É um firma de corretores de Manhatan, e os
executivos engravatados disputam entre si pela supremacia profissional. São
meados de 2008 e, como sabe o expectador bem informado, é iminente a quebra na
bolsa de valores que chacoalhou o sistema econômico mundial.
Os personagens que integram a fauna de “Margin
Call”, entretanto, ainda não sabem disso. Ou melhor: A maior parte deles ainda
não sabe; executivo júnior, dos muitos pressionados a demonstrar capacidade e
eficiência em seu trabalho, Peter Sullivan (o ótimo Zachary Quinto, o Spok da
nova versão de “Star Trek”), descobre, durante um extra no expediente, que
alguns números nas estatísticas apontam algo incomum. Ou eles estão
improvavelmente errados, ou eles sinalizam uma catástrofe em andamento. Algo
que, por enquanto, só foi percebido por acaso: Em 24 horas, as ações imobiliárias
que no dia anterior tinham preço elevado não terão valor algum. É madrugada,
faltam algumas horas para o dia começar e, portanto, para que se inicie a
jornada profissional em meio à qual todo o resto do mundo descobrirá aquilo que
Sullivan antecipou.
Uma vantagem terrível da
qual o executivo sênior Sam Rogers (o grande Kevin Spacey) tem lá seus
escrúpulos em tirar proveito. Mas, não o executivo de alto escalão John Tuld
(Jeremy Irons, brilhante e ameaçador), para ele a utilidade de tal dádiva é
bastante clara: Os corretores têm cerca de oito horas para se desfazer das
ações antes que a bolha na economia estoure.

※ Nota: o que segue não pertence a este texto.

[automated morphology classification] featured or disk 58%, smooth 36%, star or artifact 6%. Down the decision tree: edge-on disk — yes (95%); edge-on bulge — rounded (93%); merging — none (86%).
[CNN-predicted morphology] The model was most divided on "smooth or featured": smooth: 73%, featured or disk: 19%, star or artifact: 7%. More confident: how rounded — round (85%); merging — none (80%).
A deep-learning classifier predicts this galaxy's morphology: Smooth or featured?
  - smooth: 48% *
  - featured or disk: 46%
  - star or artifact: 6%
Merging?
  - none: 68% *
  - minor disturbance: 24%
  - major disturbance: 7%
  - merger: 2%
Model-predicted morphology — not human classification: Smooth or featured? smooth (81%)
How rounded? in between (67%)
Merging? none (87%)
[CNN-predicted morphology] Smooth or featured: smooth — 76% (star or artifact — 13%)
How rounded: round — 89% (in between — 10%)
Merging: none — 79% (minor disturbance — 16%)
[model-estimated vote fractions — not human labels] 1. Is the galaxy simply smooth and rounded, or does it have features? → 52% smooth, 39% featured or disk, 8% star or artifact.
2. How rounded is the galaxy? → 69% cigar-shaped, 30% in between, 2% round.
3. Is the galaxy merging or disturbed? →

Em resumo, eles irão vendar os
próprios olhos para o prejuízo alheio e garantir que escapem incólume à
catástrofe, agindo como os predadores que são; se essa catástrofe é uma força irreprimível da natureza, então, eles irão se valer dos recursos que lhe caem a mão para sobreviver da única forma que a escola da vida, e o sistema capitalista lhes mostrou possível: A seleção natural.É pois como uma grande, circunspecta e impiedosa análise comportamental e antropológica que o grande filme de Chandlor então se sustenta.